DeInitialization of ViSta is done via the IRIDALABS_ViSta_Shutdown() function.

\param [in] pInitParams
\brief Takes a pointer to ViStaParamsInitType structure, with all necessary 
initialization data.

\return Pointer to retInfoType struct for error checking.
*/
retInfoType* IRIDALABS_ViSta_Initialize(
	ViStaParamsInitType* pInitParams
);

/**
\brief Use this function to update ViStaEIS with the allocated I/O Frame 
Buffers.

\param [in] pFrameMem Pointer to a pre-initialized ViStaFrameMemory structure 
which will contain the relative information.

\return Pointer to retInfoType struct for error checking.
*/
retInfoType* IRIDALABS_ViSta_MemorySetup(
	ViStaFrameMemory* pFrameMem
);

/**
\brief This function, should be called to create a new video 
stabilization session, which will have predefined ViSta initialization 
parameters (i.e. same Frame Size, FPS etc) according to the ViSta 
Initialization phase.<br/>
This function is actually does a fast-initialization, thus video 
stabilization to start almost immediately without the significant delayes 
that ViSta_Initialize() function includes.<br/>
If the clients needs to record a new video with the parameters set at 
initialization stage, then he should use this function.
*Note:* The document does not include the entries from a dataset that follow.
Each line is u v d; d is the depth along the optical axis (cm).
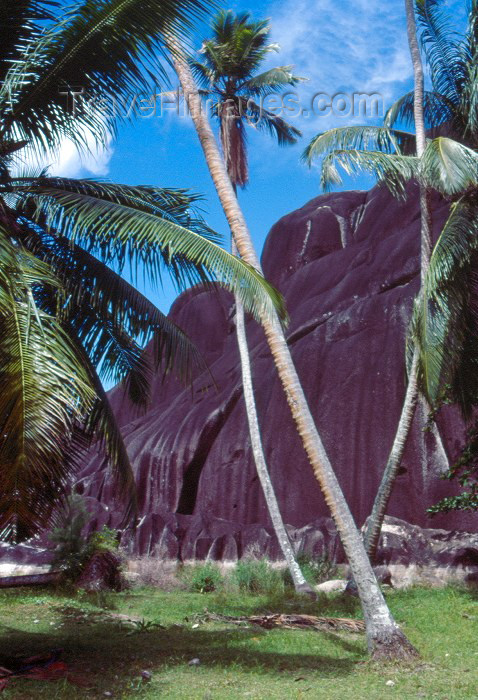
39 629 1026
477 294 1280
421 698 618
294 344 2659
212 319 3491
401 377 2203
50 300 951
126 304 984
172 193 931
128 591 1672
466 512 1897
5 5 773
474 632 965
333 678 702
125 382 1135
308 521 2275
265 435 2494
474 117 1413
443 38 1553
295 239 3216
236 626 1066
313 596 1488
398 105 1658
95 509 2520
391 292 2427
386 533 1791
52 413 671
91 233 862
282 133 2338
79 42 775
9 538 756
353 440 2230
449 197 1318
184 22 771
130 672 722
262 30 2238
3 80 816
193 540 2183
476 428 1459
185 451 2697
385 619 803
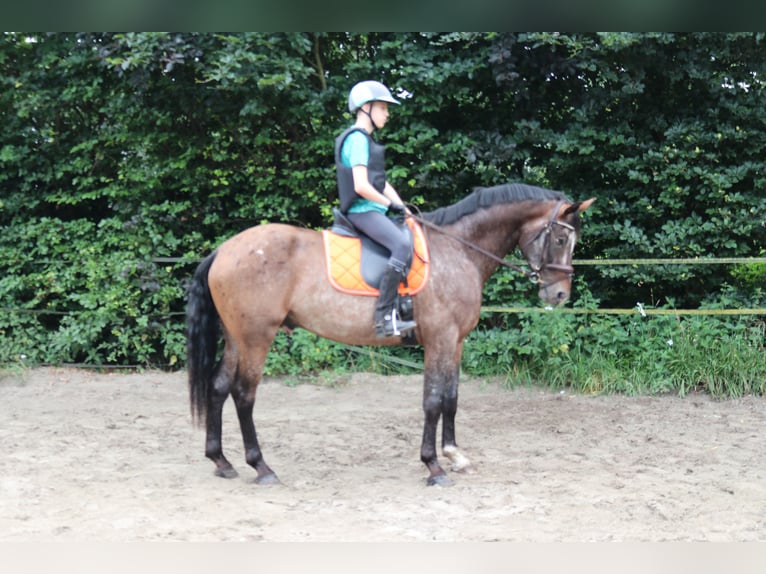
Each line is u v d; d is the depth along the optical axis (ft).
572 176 27.94
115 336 28.71
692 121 26.40
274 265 15.46
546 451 18.95
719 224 25.88
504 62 24.99
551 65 25.61
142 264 27.45
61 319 28.94
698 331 25.45
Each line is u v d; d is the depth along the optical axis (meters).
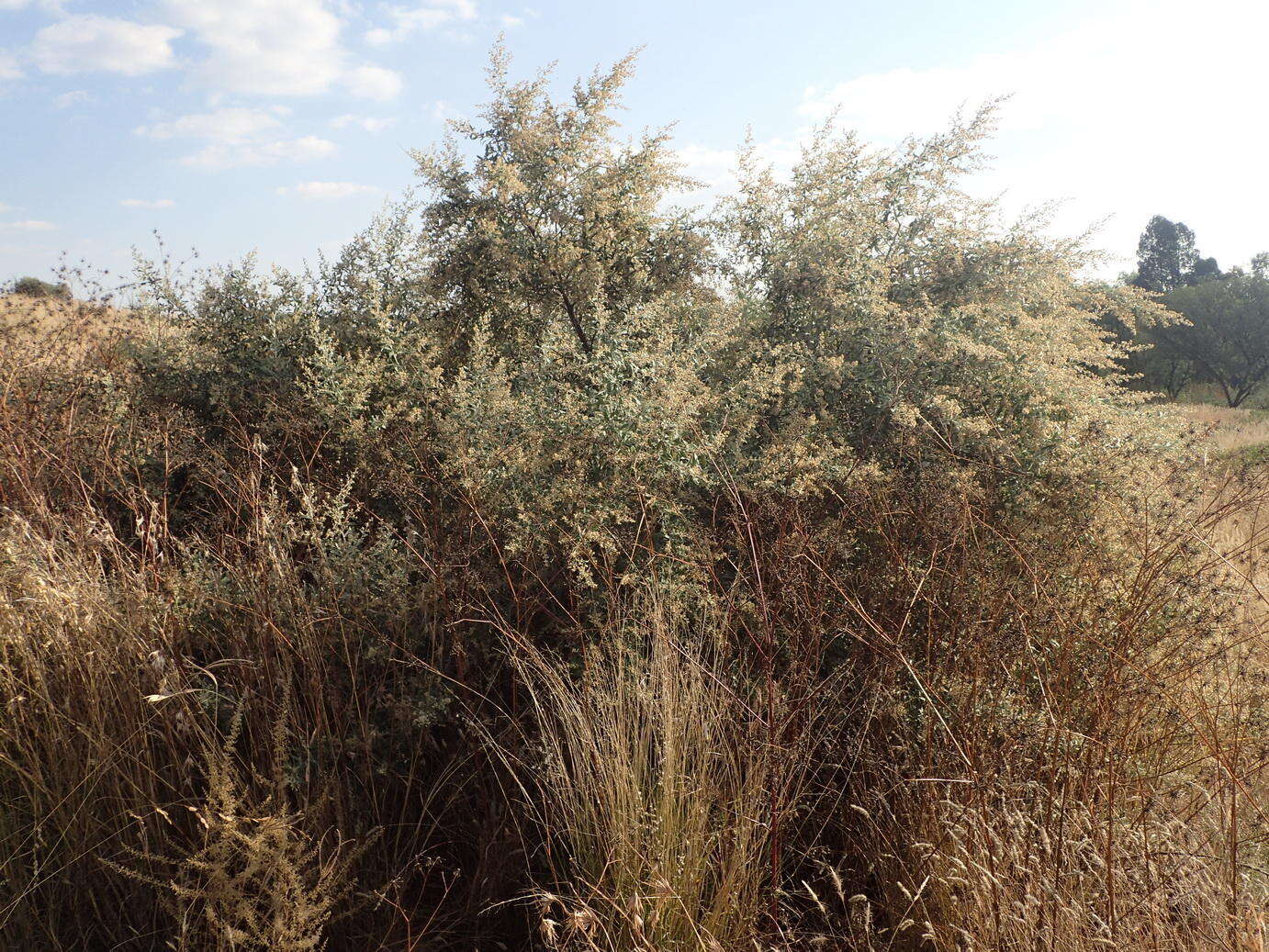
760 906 2.03
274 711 2.21
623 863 1.94
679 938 1.91
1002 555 3.05
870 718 2.38
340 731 2.21
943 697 2.47
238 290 4.00
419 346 3.60
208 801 1.87
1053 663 2.61
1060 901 1.78
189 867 1.89
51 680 2.22
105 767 2.07
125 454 3.34
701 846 2.02
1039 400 3.65
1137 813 2.16
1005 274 4.38
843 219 4.20
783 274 4.05
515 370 3.77
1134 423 3.67
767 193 4.37
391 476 2.99
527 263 3.94
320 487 3.05
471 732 2.32
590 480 2.98
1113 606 2.78
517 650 2.43
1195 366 38.12
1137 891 1.93
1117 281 4.57
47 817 2.03
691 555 2.81
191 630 2.37
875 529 2.95
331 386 3.33
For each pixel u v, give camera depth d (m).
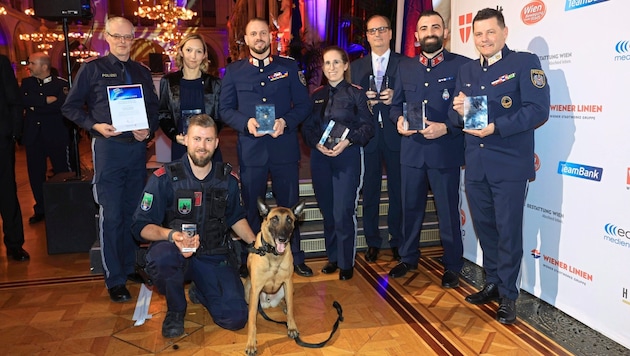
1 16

If the client needs 
to change the video paramaters (i.e. frame size, FPS etc) then ViSta has to 
be shutdown first using IRIDALABS_ViSta_Shutdown() and reinitialized with new 
parameters using the IRIDALABS_ViSta_Initialize() function.<br/>
<br/>
This function takes as arguments two references to ViStaFrame structures, 
which are filled with the Frame memory pointers which client should use to 
write/read the next Frame (i.e. YUV) data into/from ViSta.<br/>
More specifically when this function is called, client should use the 
pointers of Y and UV channels that exist at FrameInp.pY and FrameInp.pUV 
variables in order to set the next input frame for processing to ViSta. When 
ViSta is called to process the next frame later on, it will use as input 
frame data, the data that will exist at the memory address of the above two 
pointers (FrameInp.pY and FrameInp.pUV).

\param [out] FrameInp Filled up a ViStaFrame structure with the Y and UV 
pointers where the next frame's data should be placed.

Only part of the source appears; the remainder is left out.